New group to draft future organic plan
An organic sector strategy group has begun meeting. The 18-person group, drawn from the conventional and organic sectors, has these following terms of reference: To review implementation of the 2013-2015 action plan, and in particular identify what worked well and what did not;
To assess the case for a targeted reopening of the Organic Farming Scheme, looking to best economic and environmental outcomes; To draft a five to sevenyear strategic plan for the development of the organic sector, with sectoral and cross-sectoral proposals, market developments, training and education, public awareness and EU policy.

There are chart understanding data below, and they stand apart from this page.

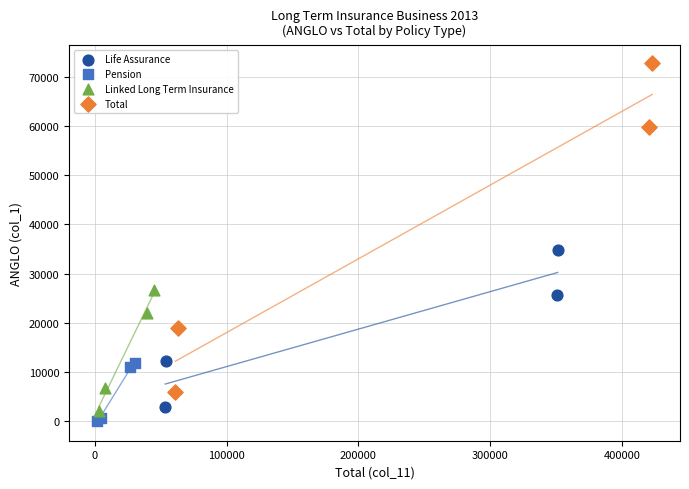

Which series has the widest spread of Y values?

Total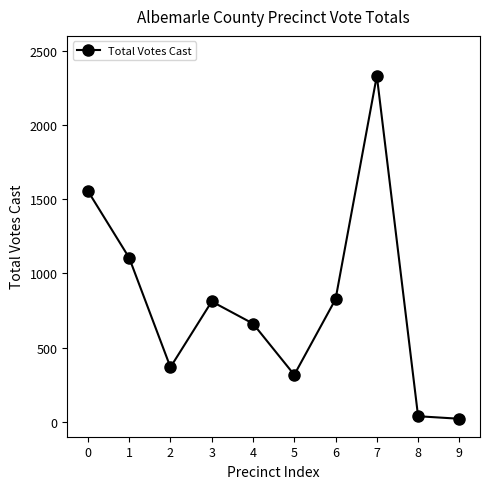

What is the greatest value displayed?

2331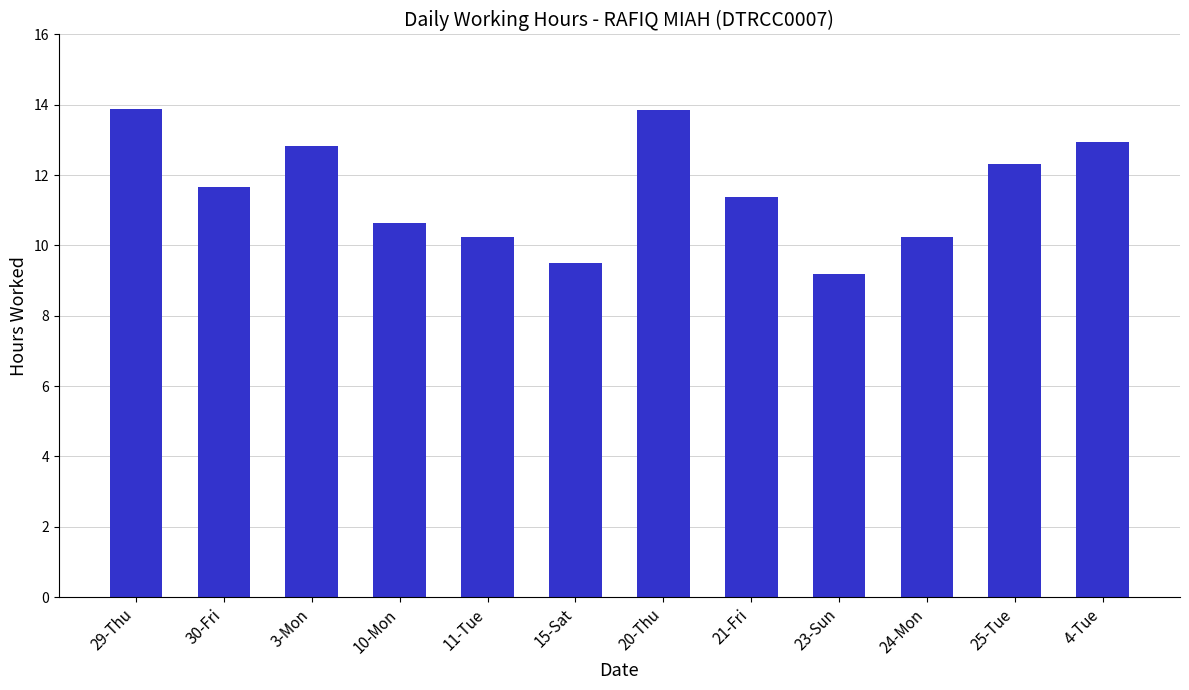

What position from the left is 15-Sat?

6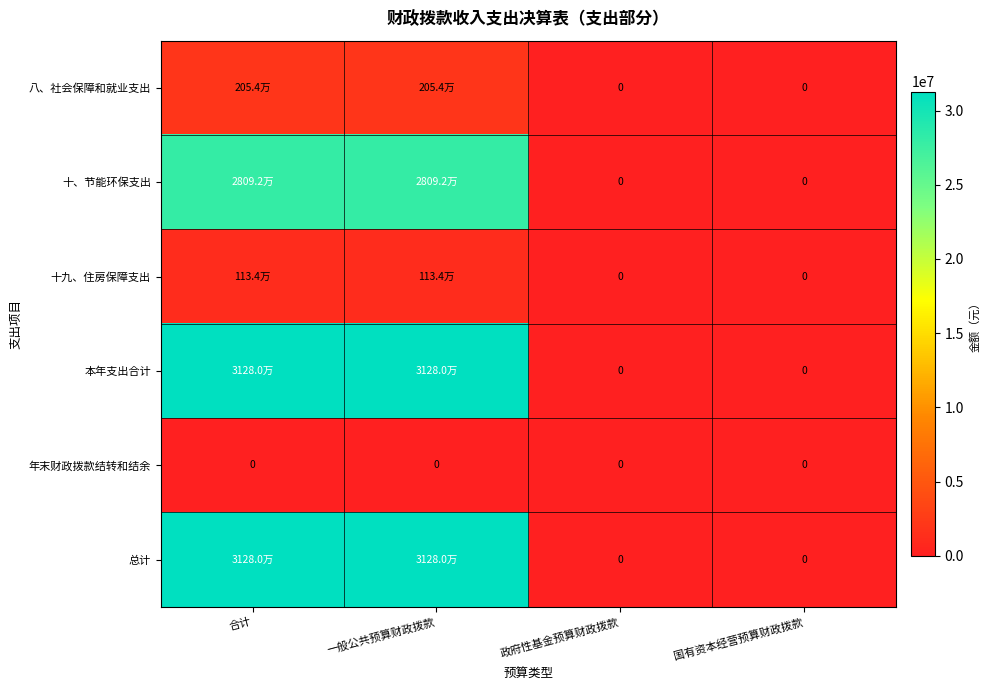

Rank the categories by 十九、住房保障支出 value from lowest to highest.

政府性基金预算财政拨款, 国有资本经营预算财政拨款, 合计, 一般公共预算财政拨款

The group comprises members of the main farming organisations the IFA, ICSA and ICMSA and state bodies Teagasc, BIM, Bord Bia, and the Department of Agriculture.
It is also made up of processors and agri-food businesses with an interest in organic — Aurivo, Irish Country Meats, Flahavans — and those primarily or exclusively organic — the good Herdsman, Glenisk. The two min cert bodies — IOFAM and Organic Trust are there too, while Padraig Fahy, large organic horticulturalist and member of IOFGA, is there as Beechlawn Organic Farm. (The ICSA representative is from its organics committee). The relevant minister for the organic sector Andrew Doyle said at the launch: “The market for Irish organic produce continues to grow each year and is currently valued at €162m. If you add other activities such as farmers’ markets and online sales, the estimated value is over €200m. While there are challenges, there is definitely scope for further growth given the market demand.”
It is remarkable then, that, if they are such an important part of the equation, there is no representative of consumers on such a group. Neither consumers nor organic consumers have a seat at the table. While it could be said that EU consumers are represented by Bord Bia, to some extent, this doesn’t mean Irish con- sumer representation. And there are certainly areas where more Irish organic food could be made available for consumers in Ireland. It’s also noteworthy that BIM have two representatives, whereas hill farmers, as an example, have none. Organic can suit farmers in hilly regions, but sometimes, the way the rules for stocking rate are interpreted, they carry too few animals to be considered allowable as certified organic.
With group certification options coming in in 2021, there may be a creative way for co-ops or producer groups to develop a process for member certifications. An argument could be made for farmers with higher stocking rates on one farm compensating for those who have lower stocking rates on another — within a co-op or producer group context — post-2021.
But who will prioritise this without representation? Two representatives for BIM is a statement of intent — while many consumers and indeed smaller scale organic producers are uneasy with the idea and practice of organic fish farms, from a coastal rural and environmental impact perspective, having two reps from this sector is noteworthy. Indeed, the only horticulture representative is a large scale producer who exports and imports. While it’s good that horticulture is represented, what about the small to mid-sized producer and their interests?
Last week, we covered the German organic growth plans in their organic action plan. It was noteworthy how academics not aligned to state research institutions were centrally involved in developing this plan. There are no independent academic voices on this group, however. Regardless of who’s left out and in, and despite the areas of emphasis implicit in this, it is nonetheless good to see this latest reboot of what was previously the Organic Focus Group, and, prior to that, Foras Organach. Here’s hoping it achieves on a scale beyond what the previous incarnations did. This column will, of course, keep an key on its progress.
Organic farmer Padraig Fahy, Beechlawn, one of the members of the new organic sector strategy group tasked with reviewing the sector.